── SOURCE PASSAGE

How We Found Out: https://www.tumblr.com/bending-sickle/723007901258711040
We Know Nothing: https://en.wikipedia.org/wiki/Bar_joke
“[Assyriologist Dr. Seraina] Nett suggests that the punchline could be a pun that is incomprehensible to modern readers, or a reference to some figure who was well known at the time but similarly unfamiliar to us today. Gonzalo Rubio, another Assyriologist, cautions that this ambiguity ultimately means it is simply not possible to definitely categorize the proverb as a joke, though he and other scholars like Nett do point to the recurring use of innuendo in such proverbs as indicating that many were indeed intended to be humorous.”
We Know Nothing, Part 2: Podcast Boogaloo
“What makes the world’s first bar joke funny? No one knows.” Endless Thread podcast, August 5, 2022 https://www.wbur.org/endlessthread/2022/08/05/sumerian-joke-one
Hosts: Amory Siverston & Ben Brock Johnson
Guests:
Dr. Seriana Nett (Assyriologist and researcher at the Department of Linguistics and Philology at Uppsala University, Sweden)
Dr. Gonzalo Rubio (Assyriologist and Associate Professor of Classics & Ancient Mediterranean Studies at Pennsylvania State University, USA)

────
── ENTRIES PROVIDED

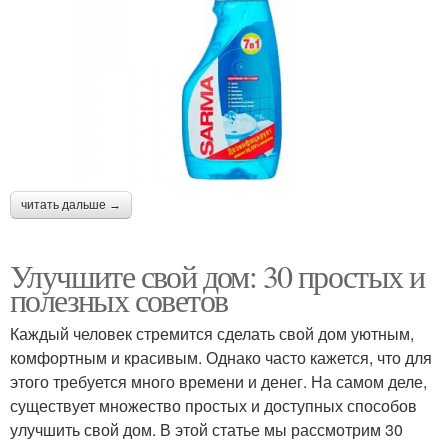
читать дальше →
Улучшите свой дом: 30 простых и
полезных советов
Каждый человек стремится сделать свой дом уютным,
комфортным и красивым. Однако часто кажется, что для
этого требуется много времени и денег. На самом деле,
существует множество простых и доступных способов
улучшить свой дом. В этой статье мы рассмотрим 30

────

TO-DO ITEM:
Write the next part of the notes on the world's first bar joke, picking up after their final line.

WRITTEN RESPONSE:
Dr. Philip Jones (Associate Curator and Keeper of Collections of the Babylonian section at the University of Pennsylvania Museum of Archaeology and Anthropology, a.k.a. the Penn Museum, USA).
Excerpts:
Amory: Seraina Nett works at Uppsala University in Sweden, where she studies ancient Mesopotamia, including a region called Sumer and its language Sumerian. She spends a lot of time translating Sumerian, looking for clues about early human development.
[…]
Ben: Seraina was one of several thousands of people who happened upon this joke in March on Reddit and initially on Twitter.
Amory: That’s where the account @DepthsOfWiki posted a screenshot from an unlinked, unnamed Wikipedia page. It reads like this: “One of the earliest examples of bar jokes is Sumerian, and it features a dog.”
[…]
Amory: The humor of the dog-in-a-bar joke was probably related to those Sumerian ways of life, perhaps the middle class or well-off, people with downtime and drinking shekels.
Ben: But while some experts know some things about Sumer, the nuances have been lost, and it’s the nuances that bring jokes to life.
[…]
Seraina: It could have been a pun that we don’t understand. It could have been a reference, I don’t know, to a local politician or some famous figure. So it’s very hard for us to tell.
[…]
Seraina: This proverb is in no way special. It’s part of a larger collection of many, many, many proverbs.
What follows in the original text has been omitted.